E8S1 Adam Gopnik
The amazing thing about Adam Gopnik, staff writer for The New Yorker, is that he knows more about France than many French people. It’s as if this podcast was made for him. You can ask him a question about anything, from the Statue of Liberty to French pop music, and he will give you an eloquent, informative and captivating answer.
When he arrived at the French Embassy’s building on Fifth Avenue for this interview, we had just begun major renovations. We basically met in a storage room, between two cabinets and a sofa propped on its side. This is what added to the informal nature of the conversation.
We talked about the intellectual exchange between France and America (2:10), the role of the president in both countries (24:30), Montaigne (3:34), Romain Gary (12:40), and Bastille Day. (31:50)
The below notes are designed to enrich the listener's experience by further explaining the more obscure French references mentioned throughout the show.
A French philosopher and author from the 16th century, Montaigne is known for his Essays. In 107 chapters, Montaigne embarks on a deep self-exploration to uncover the truths of human condition. Constantly wondering “What do I know?” Montaigne uses doubt and skepticism to attain wisdom.
French political philosopher from the late 17th and 18th century, his theory of the separation of powers is still at the heart of modern democracies. The Spirit of the Laws (1748) and Persian Letters (1721) – a satire of French contemporary society – are classics Enlightenment literature.
French philosopher, author, and journalist born in Algeria. His writings explore the human condition and its absurdity. A winner of the Nobel Prize for Literature, he wrote novels (The Stranger, The Plague), plays (Caligula), and non-fiction (The Myth of Sisyphus).

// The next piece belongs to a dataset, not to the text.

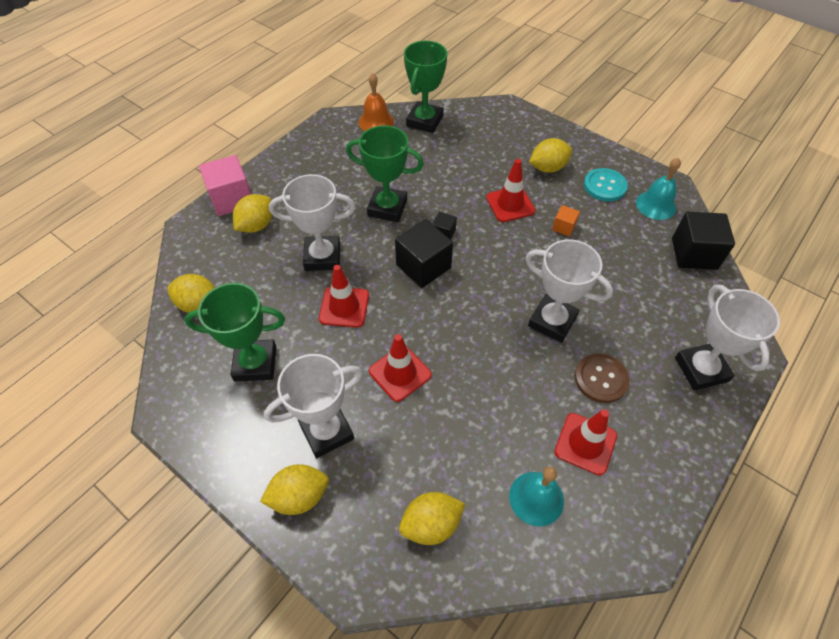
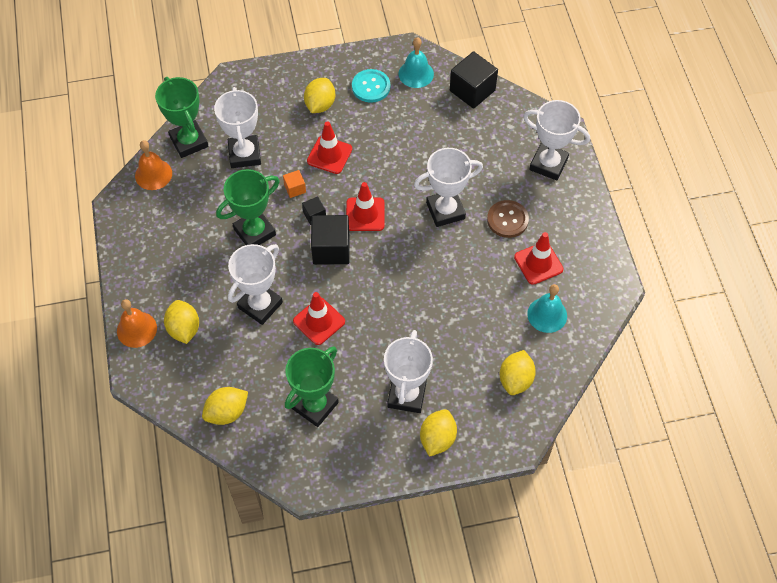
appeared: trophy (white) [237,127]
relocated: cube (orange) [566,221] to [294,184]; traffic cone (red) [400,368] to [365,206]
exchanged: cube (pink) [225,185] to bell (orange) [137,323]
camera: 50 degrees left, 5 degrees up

7:00 Foucault, Derrida, Barthes
Foucault, Derrida, and Barthes are three influential French thinkers of the 20th century. Michel Foucault is known for his analyses of social institutions, including his criticism of the criminal justice system (Discipline and Punish). Jacques Derrida (Of Grammatology) is a leader of deconstruction philosophy that emerged in the context of post-structuralism and postmodern philosophy. Roland Barthes shares Derrida’s post-structuralist approach and has been influential in literature with his concept of the death of the author. His essays are collected in Mythologies.
8:29 Bernard-Henri Lévy
A contemporary French public intellectual, widely referred to with his initials “BHL.” Along with André Glucksmann and Alain Finkielkraut, he was considered as part of the New Philosophers generation. His writings include La barbarie à visage humain, American Vertigo: Traveling America in the Footsteps of Tocqueville and The Genius of Judaism.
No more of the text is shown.